Lattice QCD (complex f64, SU(3), Wilson gauge, HMC, staggered Dirac, CG solver,
pseudofermion HMC) validated on CPU and GPU. GPU Dirac (8/8) and GPU CG (9/9) form
the full GPU lattice QCD pipeline. Pure GPU workload validated on thermalized HMC
configurations: 5 CG solves match CPU at machine-epsilon parity (4.10e-16).
Rust is 200× faster than Python for the same CG algorithm (identical iteration
counts, identical seeds). Paper 10 dynamical fermion QCD validates the full
pseudofermion HMC pipeline: heat bath, CG-based action, fermion force (with gauge
link projection fix), combined leapfrog. 7/7 checks pass on 4^4 with quenched
pre-thermalization and heavy quarks (m=2.0). Python control confirms algorithmic
parity. Paper 13 (Abelian Higgs) extends lattice infrastructure to U(1) gauge +
complex scalar Higgs field on (1+1)D lattice, demonstrating 143× Rust-over-Python
speedup.
metalForge NPU validation (AKD1000) overturns 10 SDK assumptions — arbitrary input
channels, FC chain merging (SkipDMA), batch PCIe amortization (2.35×), wide FC to
8192+, multi-output free cost, weight mutation linearity, and hardware determinism —
all validated on hardware (13/13 Python) and in pure Rust math (16/16).

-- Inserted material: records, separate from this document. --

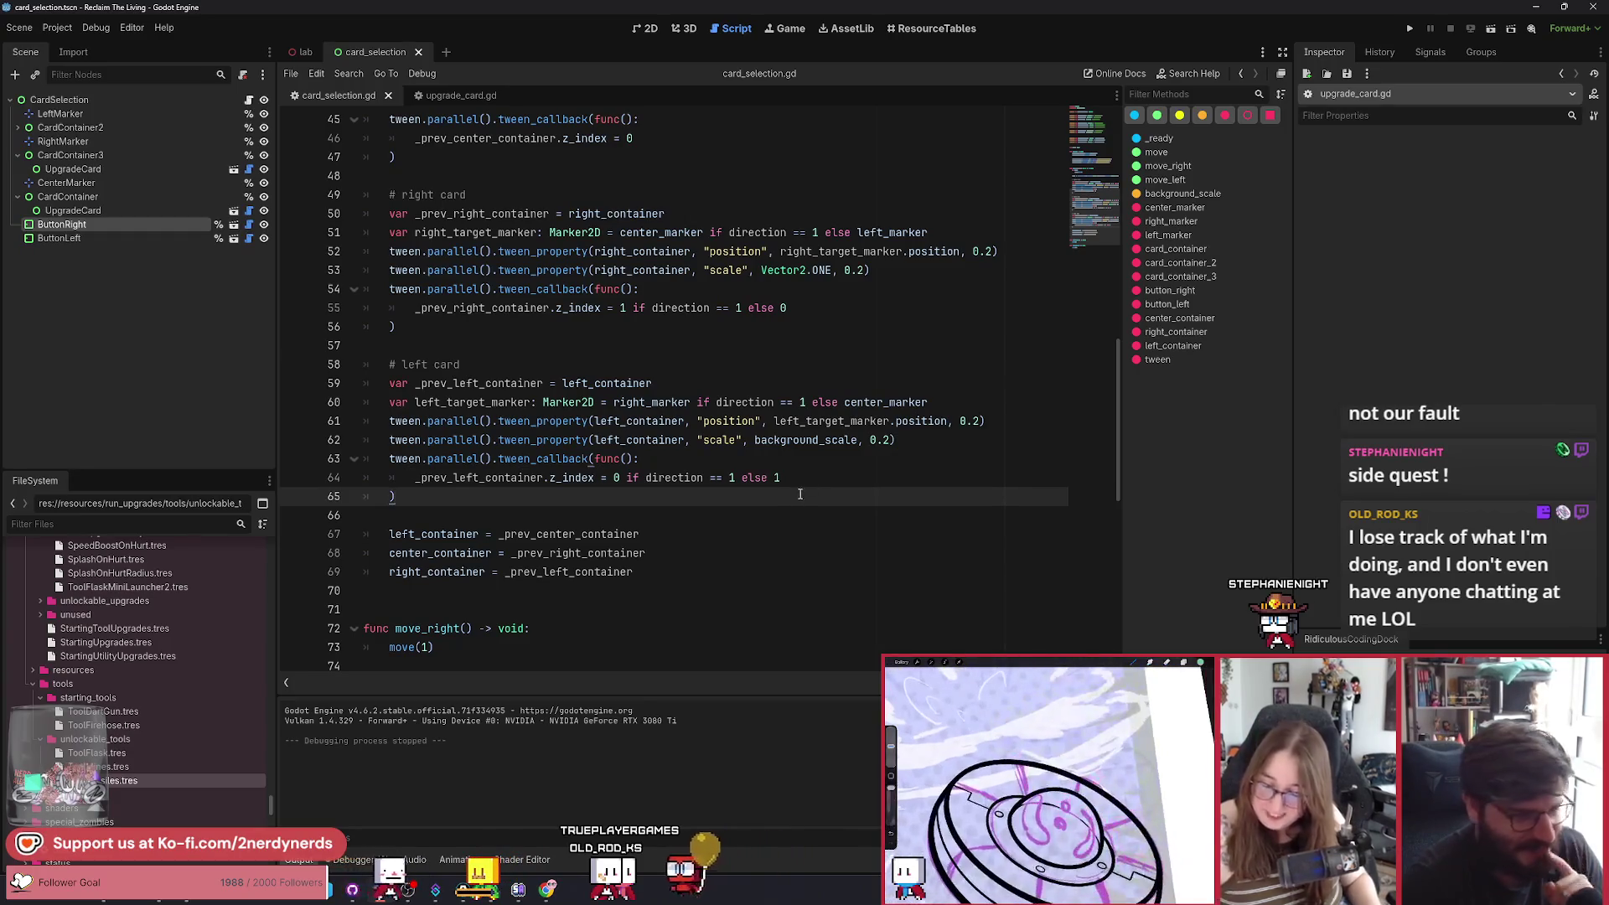
left_click(810, 485)
left_click(695, 542)
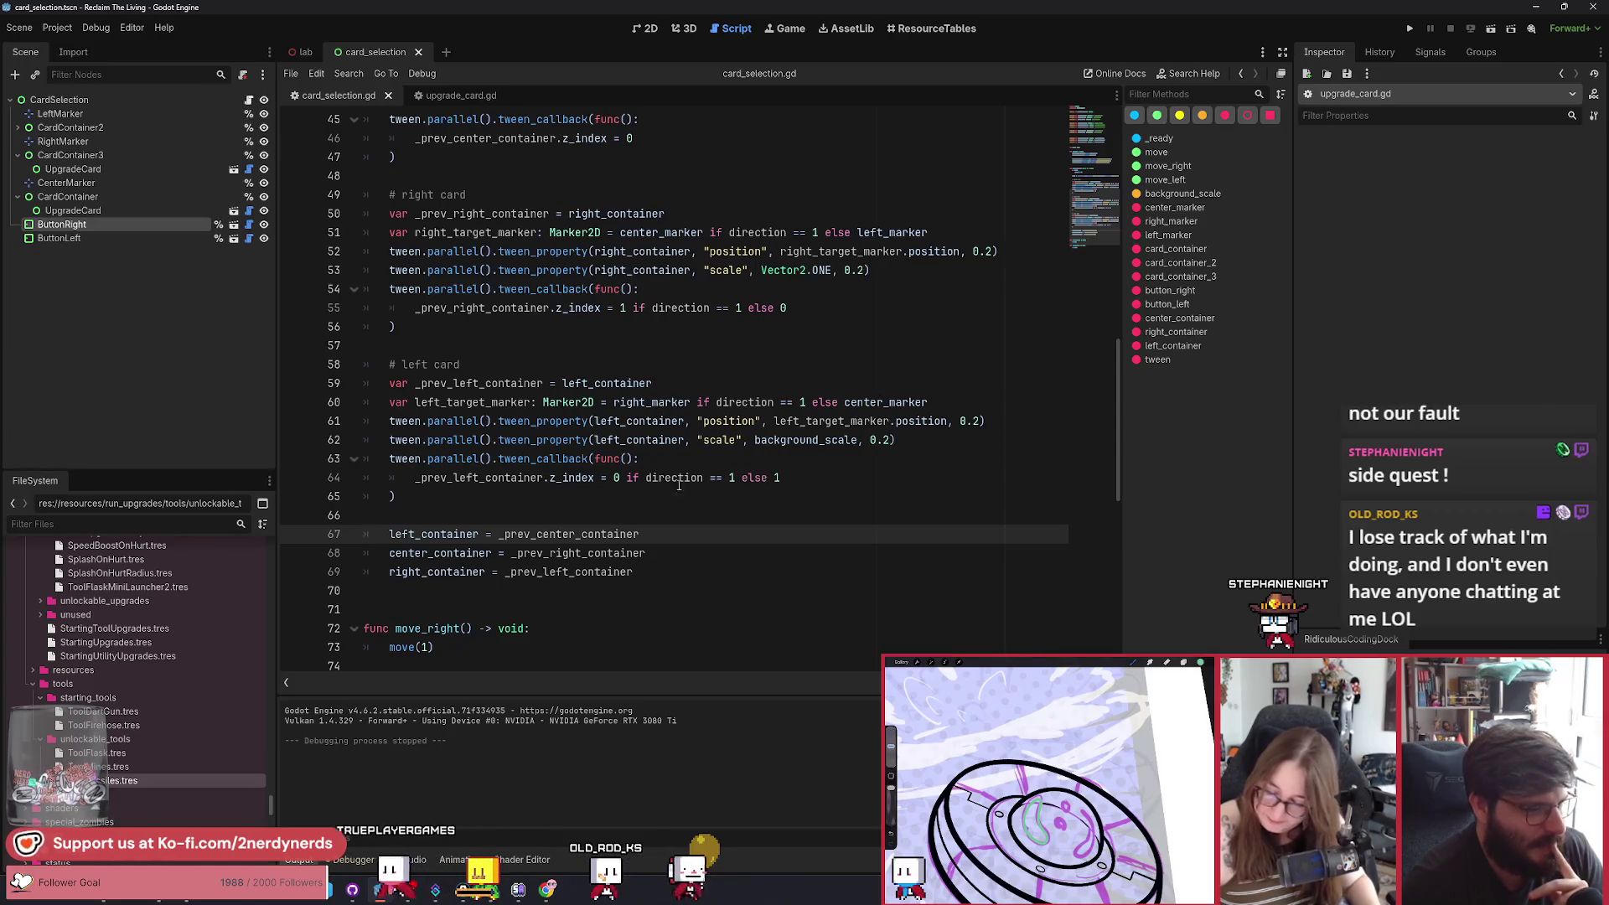
left_click(627, 478)
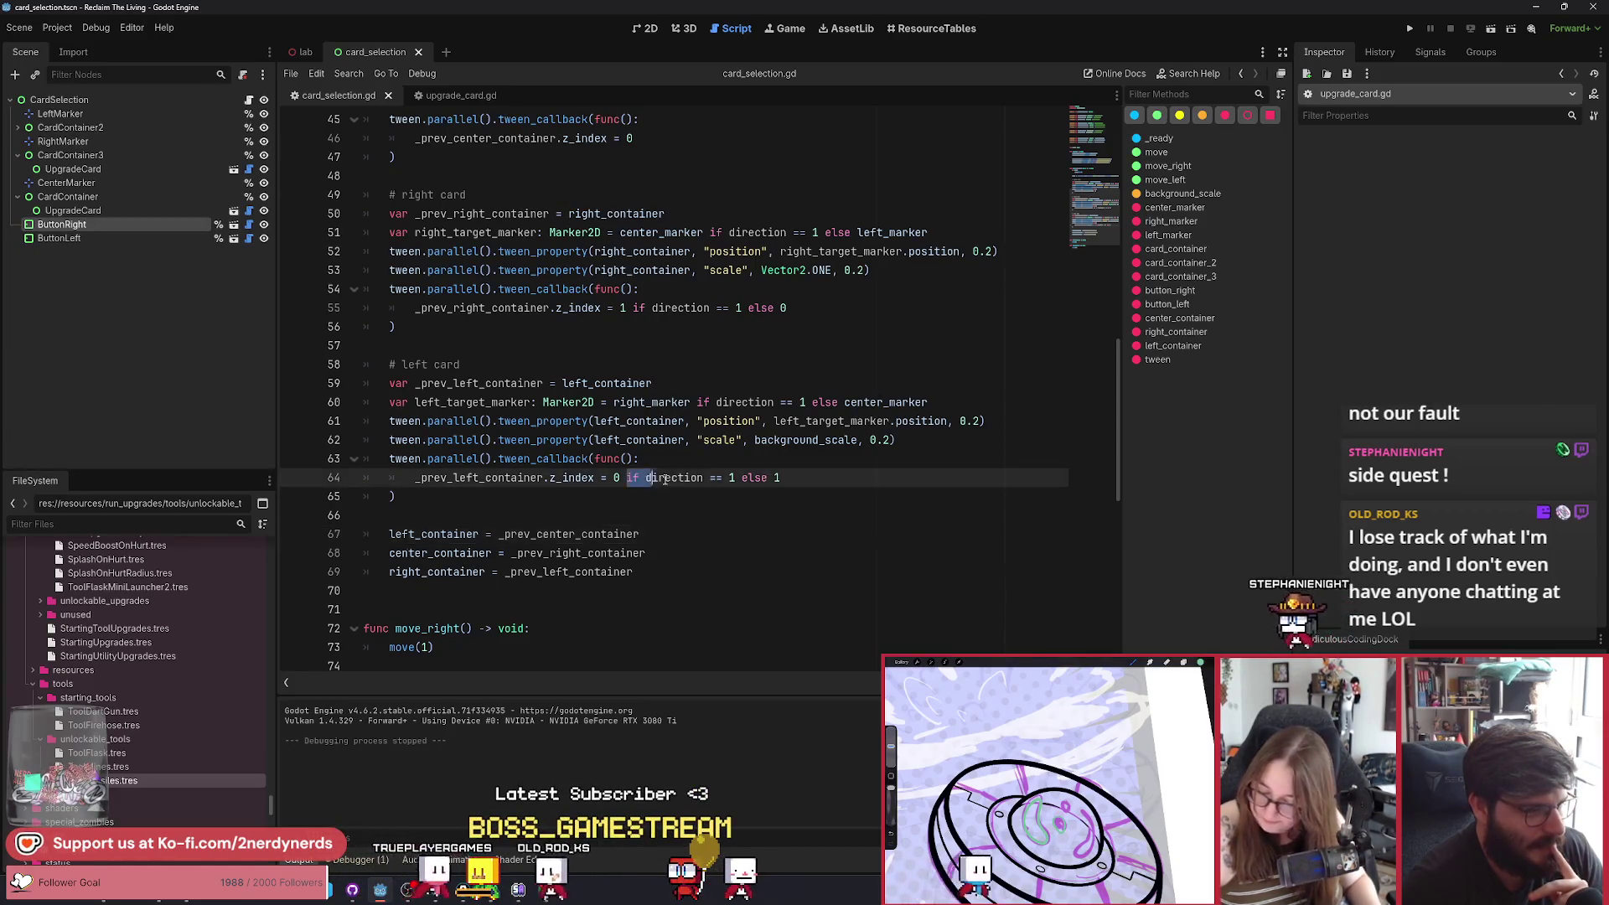
left_click_drag(647, 478, 781, 478)
key("ctrl+c")
left_click(689, 540)
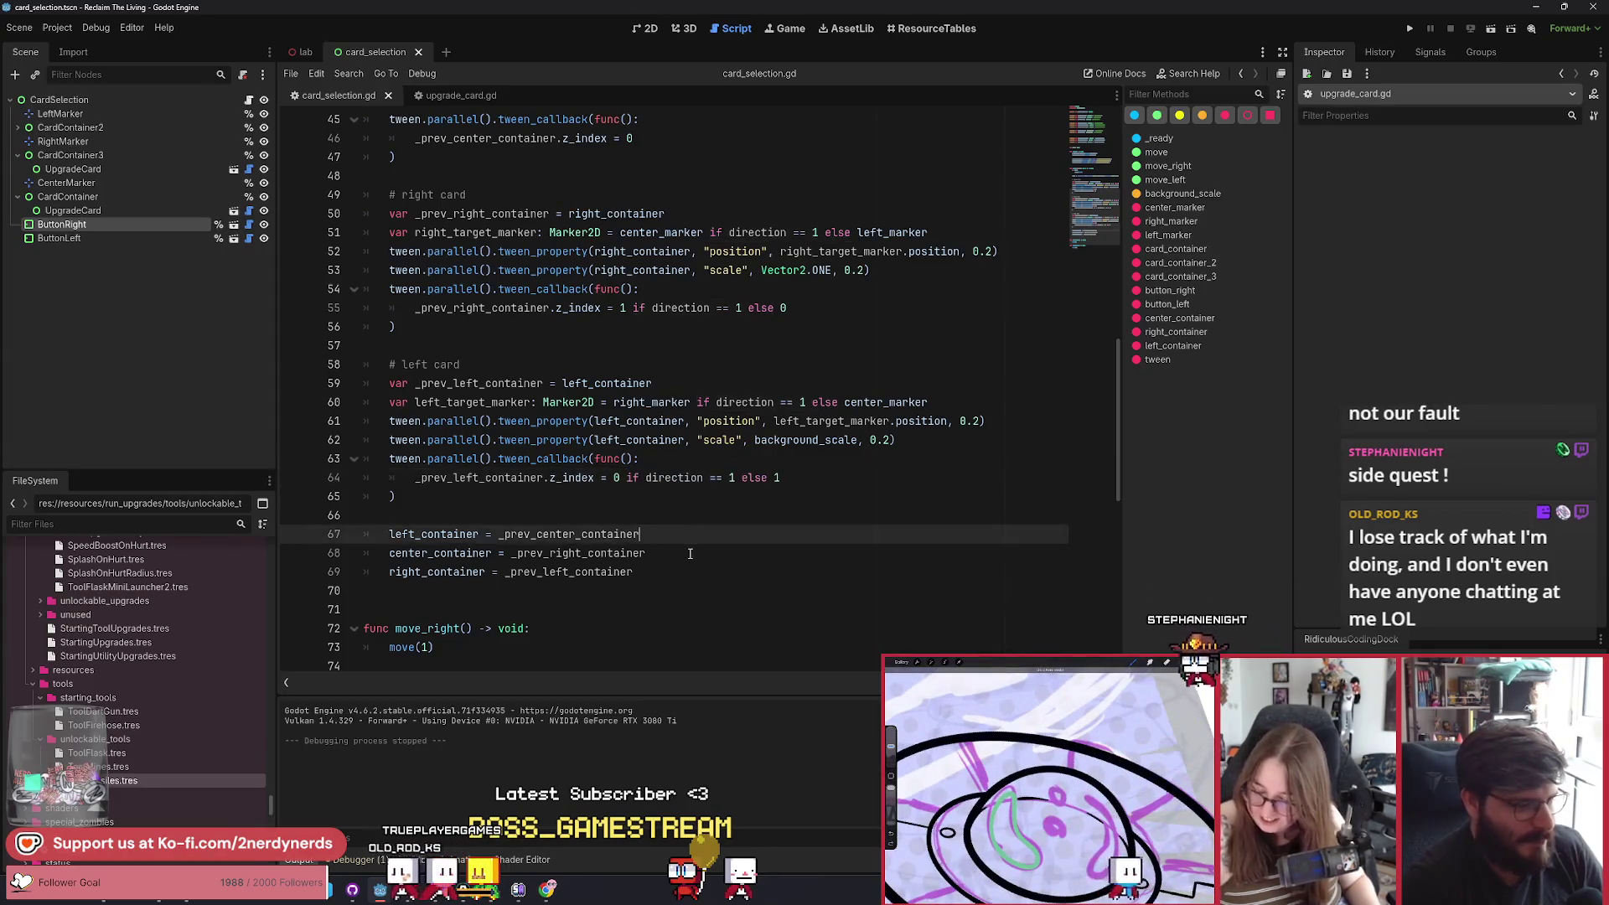
type("if direction == 1 else")
Paste the direction condition onto the end of lines 68 and 69.
left_click(672, 553)
key("ctrl+v")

ESN quantization cascade (f64→f32→int8→int4) validated across both substrates (6/6).
Full GPU→NPU physics pipeline validated end-to-end: MD trajectories → ESN training →
NPU multi-output deployment (D*, η*, λ*) with 9,017× less energy than CPU Green-Kubo.
Lattice QCD heterogeneous pipeline: SU(3) HMC → ESN phase classifier → NpuSimulator
detects deconfinement transition at β_c=5.715 (known 5.692, error 0.4%) — no FFT
required for lattice phase structure (though GPU FFT f64 is now available via
toadstool Session 25 for full QCD). Real-time heterogeneous monitor validates five
previously-impossible capabilities: live HMC phase monitoring (0.09% overhead), continuous
multi-output transport prediction (D*/η*/λ*), cross-substrate parity (f64→f32→int4, max
f32 error 5.1e-7), predictive steering (62% compute savings via adaptive β scan), and
zero-overhead physics monitoring on $900 consumer hardware. See metalForge/ for full
hardware analysis.
See CONTROL_EXPERIMENT_STATUS.md for full details.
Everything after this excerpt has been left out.